February 1, 2023
February 1, 2023
As the new infusion of funding for tax enforcement as part of the Inflation Reduction Act remains under fire from leading lawmakers in the House of Representatives, a new study shows just how important that funding is.
Black households are between 2.9 and 4.7 times more likely to be audited by the Internal Revenue Service than non-Black households, according to the study by a group of law professors and Treasury Department economists.
This disparity is driven in part but not wholly by a lack of resources at the IRS, which itself is driven by years of budget cuts the agency has faced. The IRS has seen its enforcement budget cut by about a fourth between 2010 and 2021, after adjusting for inflation. This led to a 40 percent drop in revenue agents – the auditors uniquely qualified to examine the returns of high-income individuals and corporations – over the same time. The number of revenue agents is the lowest it’s been since 1953.
As the new study notes, 70 percent of IRS audits happen through the mail and 50 percent involve people who claim the Earned Income Tax Credit. These audits are much cheaper and require less bandwidth than more labor-intensive audits of wealthy households or profitable corporations. As other studies have shown, audit rates have been declining much more precipitously for millionaires and big corporations than for the lowest wage earners.
But even though the IRS disproportionately audits EITC recipients, the study found the largest source of racial disparity was among EITC recipients. Black households were the focus of 43 percent of EITC audits despite accounting for just 21 percent of all EITC claims. In other words, Black households claiming the EITC are between 2.9 and 4.4 times as likely to be audited as non-Black EITC claimants.

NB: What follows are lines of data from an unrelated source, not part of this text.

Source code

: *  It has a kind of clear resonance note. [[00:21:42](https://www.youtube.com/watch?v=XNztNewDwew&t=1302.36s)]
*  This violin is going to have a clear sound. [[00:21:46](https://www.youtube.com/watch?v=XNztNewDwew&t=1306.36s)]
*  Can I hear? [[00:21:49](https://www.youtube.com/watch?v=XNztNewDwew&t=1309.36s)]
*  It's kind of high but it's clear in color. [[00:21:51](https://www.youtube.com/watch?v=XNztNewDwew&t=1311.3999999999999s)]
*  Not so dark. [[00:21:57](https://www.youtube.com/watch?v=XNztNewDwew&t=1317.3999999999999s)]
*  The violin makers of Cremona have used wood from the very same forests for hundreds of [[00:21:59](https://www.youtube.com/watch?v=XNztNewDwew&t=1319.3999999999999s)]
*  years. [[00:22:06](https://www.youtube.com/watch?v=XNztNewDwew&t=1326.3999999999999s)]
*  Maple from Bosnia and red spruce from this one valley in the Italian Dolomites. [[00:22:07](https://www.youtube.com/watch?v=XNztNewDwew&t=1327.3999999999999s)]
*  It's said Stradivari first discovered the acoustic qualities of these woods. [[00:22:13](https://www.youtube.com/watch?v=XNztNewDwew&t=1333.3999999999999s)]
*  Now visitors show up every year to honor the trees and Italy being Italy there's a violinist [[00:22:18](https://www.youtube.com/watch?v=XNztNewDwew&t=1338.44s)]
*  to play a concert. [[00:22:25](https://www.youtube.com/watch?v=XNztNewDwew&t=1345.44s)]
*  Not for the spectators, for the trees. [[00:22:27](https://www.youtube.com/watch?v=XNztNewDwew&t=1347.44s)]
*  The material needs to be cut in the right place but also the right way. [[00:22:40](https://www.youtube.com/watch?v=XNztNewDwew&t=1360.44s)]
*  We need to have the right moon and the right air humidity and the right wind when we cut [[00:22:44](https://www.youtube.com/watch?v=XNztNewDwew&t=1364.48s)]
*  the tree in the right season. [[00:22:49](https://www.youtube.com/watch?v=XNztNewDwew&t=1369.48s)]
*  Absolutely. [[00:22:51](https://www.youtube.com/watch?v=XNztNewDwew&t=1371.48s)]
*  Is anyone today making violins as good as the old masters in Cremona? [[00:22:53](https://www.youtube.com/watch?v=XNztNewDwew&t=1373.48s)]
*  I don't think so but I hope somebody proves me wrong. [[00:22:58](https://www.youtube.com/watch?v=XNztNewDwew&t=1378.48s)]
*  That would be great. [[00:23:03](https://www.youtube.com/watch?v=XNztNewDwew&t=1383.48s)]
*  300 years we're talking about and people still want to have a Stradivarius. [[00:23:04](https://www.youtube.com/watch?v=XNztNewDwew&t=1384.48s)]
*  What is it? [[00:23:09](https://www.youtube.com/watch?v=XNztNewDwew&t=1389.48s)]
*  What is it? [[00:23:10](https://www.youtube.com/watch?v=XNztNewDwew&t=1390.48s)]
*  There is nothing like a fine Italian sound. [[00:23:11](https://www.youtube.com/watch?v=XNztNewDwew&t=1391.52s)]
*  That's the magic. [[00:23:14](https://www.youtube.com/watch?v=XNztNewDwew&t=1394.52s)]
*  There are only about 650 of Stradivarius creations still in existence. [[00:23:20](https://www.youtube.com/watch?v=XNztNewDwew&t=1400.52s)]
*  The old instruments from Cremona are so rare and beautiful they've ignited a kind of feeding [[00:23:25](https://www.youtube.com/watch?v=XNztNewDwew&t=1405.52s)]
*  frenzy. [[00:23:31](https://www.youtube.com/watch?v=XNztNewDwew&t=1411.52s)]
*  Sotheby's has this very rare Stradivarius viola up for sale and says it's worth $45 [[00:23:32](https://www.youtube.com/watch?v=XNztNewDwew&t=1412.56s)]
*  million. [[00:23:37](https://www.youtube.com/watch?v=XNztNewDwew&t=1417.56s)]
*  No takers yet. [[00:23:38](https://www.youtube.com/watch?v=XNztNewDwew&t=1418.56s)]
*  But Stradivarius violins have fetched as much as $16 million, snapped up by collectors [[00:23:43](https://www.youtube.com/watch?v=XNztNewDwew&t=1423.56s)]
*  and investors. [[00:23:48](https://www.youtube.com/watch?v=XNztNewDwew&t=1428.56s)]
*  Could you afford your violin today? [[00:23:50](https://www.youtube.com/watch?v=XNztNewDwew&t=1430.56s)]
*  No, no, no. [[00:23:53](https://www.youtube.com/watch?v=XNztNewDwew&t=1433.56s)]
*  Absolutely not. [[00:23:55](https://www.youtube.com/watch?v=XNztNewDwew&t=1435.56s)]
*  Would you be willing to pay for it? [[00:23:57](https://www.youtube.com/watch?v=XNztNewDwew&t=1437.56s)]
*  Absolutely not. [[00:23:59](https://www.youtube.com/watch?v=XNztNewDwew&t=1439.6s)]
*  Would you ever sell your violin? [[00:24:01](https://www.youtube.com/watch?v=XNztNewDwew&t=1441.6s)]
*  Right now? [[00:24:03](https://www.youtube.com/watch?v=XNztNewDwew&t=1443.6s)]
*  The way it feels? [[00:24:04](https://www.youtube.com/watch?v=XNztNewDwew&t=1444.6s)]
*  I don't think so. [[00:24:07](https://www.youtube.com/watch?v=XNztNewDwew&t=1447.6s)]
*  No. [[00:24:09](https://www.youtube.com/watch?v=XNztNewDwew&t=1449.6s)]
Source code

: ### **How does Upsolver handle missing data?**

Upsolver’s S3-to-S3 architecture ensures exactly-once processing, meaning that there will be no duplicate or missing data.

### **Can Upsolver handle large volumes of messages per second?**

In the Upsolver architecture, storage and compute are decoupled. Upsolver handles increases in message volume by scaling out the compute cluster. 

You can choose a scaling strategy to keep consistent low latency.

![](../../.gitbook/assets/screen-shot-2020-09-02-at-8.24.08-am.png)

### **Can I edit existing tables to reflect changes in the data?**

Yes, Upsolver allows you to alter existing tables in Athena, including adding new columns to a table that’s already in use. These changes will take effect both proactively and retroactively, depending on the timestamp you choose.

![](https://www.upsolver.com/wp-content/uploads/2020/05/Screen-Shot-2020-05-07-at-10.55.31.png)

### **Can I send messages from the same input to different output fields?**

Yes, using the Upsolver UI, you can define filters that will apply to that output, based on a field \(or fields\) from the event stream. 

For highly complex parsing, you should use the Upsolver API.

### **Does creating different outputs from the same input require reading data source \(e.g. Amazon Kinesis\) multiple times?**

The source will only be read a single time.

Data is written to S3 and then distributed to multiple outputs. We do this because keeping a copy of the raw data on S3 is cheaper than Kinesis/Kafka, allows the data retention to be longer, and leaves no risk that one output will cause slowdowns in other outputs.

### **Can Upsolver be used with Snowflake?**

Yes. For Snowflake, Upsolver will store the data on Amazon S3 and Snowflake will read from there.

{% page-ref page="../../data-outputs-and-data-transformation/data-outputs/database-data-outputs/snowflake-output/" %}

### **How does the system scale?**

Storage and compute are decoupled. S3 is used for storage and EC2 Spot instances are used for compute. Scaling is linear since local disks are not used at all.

This racial disparity holds whether EITC recipients are male or female, married or unmarried, raising children or childless. But it is most extreme for single Black men. Black men claiming dependents were audited more than twice as much as non-Black men, and Black men not claiming dependents were audited almost three times as frequently as their non-Black counterparts.
The IRS also devotes fewer resources to auditing EITC recipients with business income, the study found. Again, this is partly because auditing EITC returns with business income is more expensive (approximately $385 per audit compared to $29 per audit for EITC claimants with no business income). This also has a disproportionate impact on Black households, since they make up 20 percent of EITC recipients who don’t report business income but only 10 percent of those who do.
When considering their findings, the study authors suggest that the problem driving these disparities lies within the algorithm the IRS uses to trigger audit correspondence. While the algorithm is secret, the study hypothesizes that the crux of the issue may hinge on whether it focuses on the existence of underreported income or the magnitude of such underreported income. The study finds that an approach focused just on the likelihood that there’s underreporting of at least $100 would result in more Black households being audited (as was observed). On the other hand, a focus on the magnitude of underreporting (which translates into the amount of money unpaid by a taxpayer) would result in the opposite: More non-Black households would be audited than Black ones.
The report has several recommendations for the IRS, including focusing on the magnitude of taxpayers’ underreported income rather than just the likelihood of it, viewing dollars as equal whether they are to be paid in refundable credits or received in taxes, and auditing more complex returns rather than focusing only on simpler, less expensive ones. All of these are laudable goals, and they all – but especially the last one – will take financial resources to achieve. That’s why the increased funding for the IRS passed in last year’s Inflation Reduction Act is so important, and why lawmakers must fight to preserve that funding in the face of ongoing threats.